Questionada sobre a demora em responder à ação civil pública, a juíza Ivone Caetano disse desconhecer as denúncias da Defensoria. O que intriga é o fato dos problemas estarem listados na ação, que segundo mo próprio site do Tribunal de Justiça está "concconsta em seu gabinete.

"Já estou cansada deste assunto. Quando essas crianças estão na sargeta ninguém pergunta se tem médico para atendê-las ou se a comida e as acomodações são boas ou ruins. É melhor estar num abrigo desses do que na rua", limitou-se. 

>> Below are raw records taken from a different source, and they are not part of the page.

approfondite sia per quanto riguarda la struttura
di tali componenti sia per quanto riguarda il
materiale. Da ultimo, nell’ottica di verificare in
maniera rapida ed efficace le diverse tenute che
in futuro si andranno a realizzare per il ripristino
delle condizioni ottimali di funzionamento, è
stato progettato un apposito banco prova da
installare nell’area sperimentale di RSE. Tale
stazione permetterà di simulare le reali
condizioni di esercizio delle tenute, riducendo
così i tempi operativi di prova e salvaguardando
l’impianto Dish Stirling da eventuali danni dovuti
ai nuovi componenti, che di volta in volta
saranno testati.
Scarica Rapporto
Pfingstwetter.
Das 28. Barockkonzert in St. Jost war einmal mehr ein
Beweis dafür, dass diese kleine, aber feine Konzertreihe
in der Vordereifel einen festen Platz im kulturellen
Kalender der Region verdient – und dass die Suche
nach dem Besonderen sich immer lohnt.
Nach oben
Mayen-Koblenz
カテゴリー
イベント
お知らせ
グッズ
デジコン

Ao ser lembrada das acusações de  violações dos direitos humanos que ocorrem nos abrigos, a magistrada rebateu fazendo uma comparação com o que ocorre nas ruas, considerando que "qualquer coisa é melhor":

"Já estive em muitas cracolândias e nestes lugares é que há violações dos direitos das crianças e dos jovens. Qualquer coisa é melhor do que permitir que alguém viva num reduto de drogadição", disse. 

Entenda o caso

Em 2004, a Prefeitura do Rio de Janeiro foi condenada a oferecer no prazo de até 30 dias "serviço de saúde especializado, em regime de internação, com o mínimo de 18 leitos, para desintoxicação e/ou tratamento de crianças e adolescentes dependentes de entorpecentes ou drogas afins dotando o referido serviço de equipamentos e profissionais capacitados".

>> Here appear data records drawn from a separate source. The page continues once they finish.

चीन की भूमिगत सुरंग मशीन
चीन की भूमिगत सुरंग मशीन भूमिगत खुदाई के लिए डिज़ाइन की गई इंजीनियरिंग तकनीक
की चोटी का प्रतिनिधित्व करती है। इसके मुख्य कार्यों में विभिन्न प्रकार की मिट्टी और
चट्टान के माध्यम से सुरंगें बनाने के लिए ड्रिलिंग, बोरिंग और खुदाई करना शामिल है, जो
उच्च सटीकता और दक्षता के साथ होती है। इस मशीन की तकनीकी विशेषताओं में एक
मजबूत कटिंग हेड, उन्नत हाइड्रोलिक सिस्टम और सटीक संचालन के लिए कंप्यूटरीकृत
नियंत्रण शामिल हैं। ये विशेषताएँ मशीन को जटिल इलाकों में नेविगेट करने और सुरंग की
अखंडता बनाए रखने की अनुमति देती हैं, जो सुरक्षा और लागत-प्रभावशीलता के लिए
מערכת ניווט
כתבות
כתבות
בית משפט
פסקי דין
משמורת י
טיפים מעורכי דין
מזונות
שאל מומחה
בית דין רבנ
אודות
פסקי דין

>> Leia o acórdão da decisão judicial

A determinação foi motivada por ação civil pública do Ministério Público do Rio de Janeiro em 2002. Desde então, a Secretaria Municipal de Assistência Social realiza operações de acolhimento de crianças e adolescentes usuárias de crack.

Segundo estimativa da Secretaria, há cerca de 600 crianças usuárias de crack nas ruas do Rio. Outras 170 seguem em cinco abrigos da cidade.